## WORK REQUIRED
All lines from the one with "List each element's" through the final line of the records below must be written out exactly, with no other text.

## SOURCE DATA
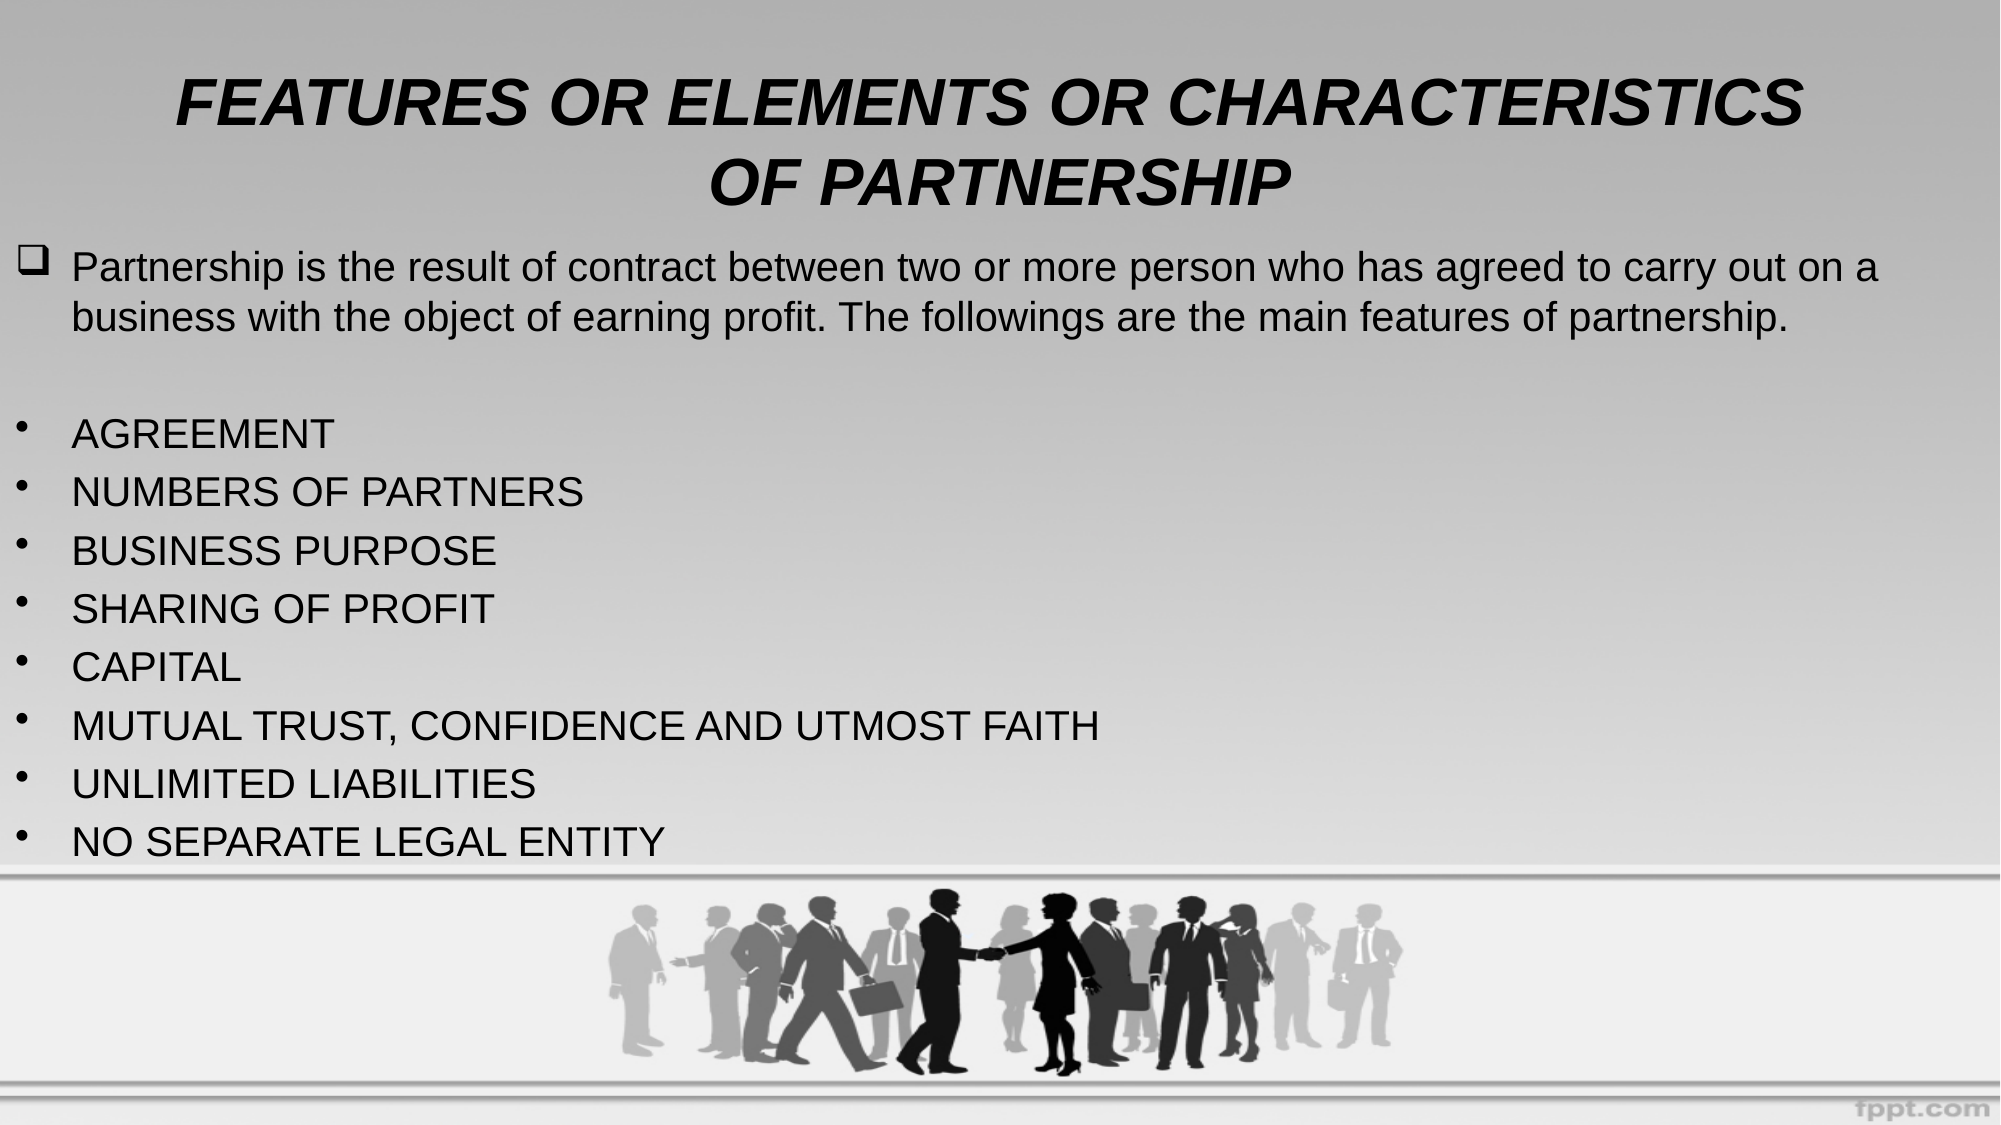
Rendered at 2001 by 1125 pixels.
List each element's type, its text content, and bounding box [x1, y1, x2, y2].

picture [0, 0, 2001, 1125]
title FEATURES OR ELEMENTS OR CHARACTERISTICS OF PARTNERSHIP [99, 45, 1900, 232]
list Partnership is the result of contract between two or more person who has agreed to carry out on a business with the object of earning profit. The followings are the main features of partnership. AGREEMENT NUMBERS OF PARTNERS BUSINESS PURPOSE SHARING OF PROFIT CAPITAL MUTUAL TRUST, CONFIDENCE AND UTMOST FAITH UNLIMITED LIABILITIES NO SEPARATE LEGAL ENTITY [0, 232, 2000, 1027]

## SOLUTION TO THIS EXERCISE
List each element's type, its text content, and bounding box [x1, y1, x2, y2].

picture [0, 0, 2001, 1125]
title FEATURES OR ELEMENTS OR CHARACTERISTICS OF PARTNERSHIP [99, 45, 1900, 232]
list Partnership is the result of contract between two or more person who has agreed to carry out on a business with the object of earning profit. The followings are the main features of partnership. AGREEMENT NUMBERS OF PARTNERS BUSINESS PURPOSE SHARING OF PROFIT CAPITAL MUTUAL TRUST, CONFIDENCE AND UTMOST FAITH UNLIMITED LIABILITIES NO SEPARATE LEGAL ENTITY [0, 232, 2000, 1027]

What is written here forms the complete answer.